Het is een terugkerende discussie in het hoger onderwijs: hoe hoor je met bronnen om te gaan en wanneer is er sprake van plagiaat of ongeoorloofd brongebruik? Hoewel deze discussie vaak heel ingewikkeld wordt gemaakt, is de norm vrij eenvoudig. Bronnen mag je gebruiken als je ernaar verwijst. En wanneer je teksten letterlijk overneemt, geef je expliciet aan dat je iemand anders citeert. Want zo erken je het werk van anderen en de bijdrage van jezelf.
Veel studenten zijn hier al eens over gestruikeld. Ze kopiëren wat webpagina’s, en de plagiaatscanner van de hogeschool of universiteit laat zien dat het om een ongeoorloofde kopie gaat. Soms is het opzet, soms stommigheid, maar het is altijd fout. De sanctie loopt uiteen van het vak niet halen tot verwijdering van de opleiding. Studenten die dit doen hebben altijd een groot probleem, en dat is terecht. Teksten van anderen worden immers opgevoerd als teksten henzelf, en dat is intellectuele diefstal. Hoe zou een gerespecteerd instituut als TNO met bronnen omgaan?

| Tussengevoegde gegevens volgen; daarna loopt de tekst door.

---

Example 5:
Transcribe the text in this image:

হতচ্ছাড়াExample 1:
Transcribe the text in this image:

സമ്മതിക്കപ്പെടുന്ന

Knip- en plakwerk over opsporing 2.0
Maart 2012 publiceerde TNO het rapport ‘Opsporing 2.0: met massa meer massa’. Het rapport is ‘geschreven’ door Arnout de Vries en Allard Kernkamp. De Vries noemt zichzelf een ‘expert’ op het gebied van ‘cocreatie’. Kernkamp is consultant op het gebied van ‘sociale media innovatie’. Maar veel ideeën hebben ze niet. Het hele rapport is een inspiratieloze rij van afgesleten voorbeelden over sociale media en de politie. Een typisch product van de knip- en plakcultuur die ook onder veel studenten heerst. Er wordt geen enkel eigen idee ontwikkelt, ideeën van anderen worden ook geen stap verder gebracht, ze worden alleen maar achter elkaar gezet.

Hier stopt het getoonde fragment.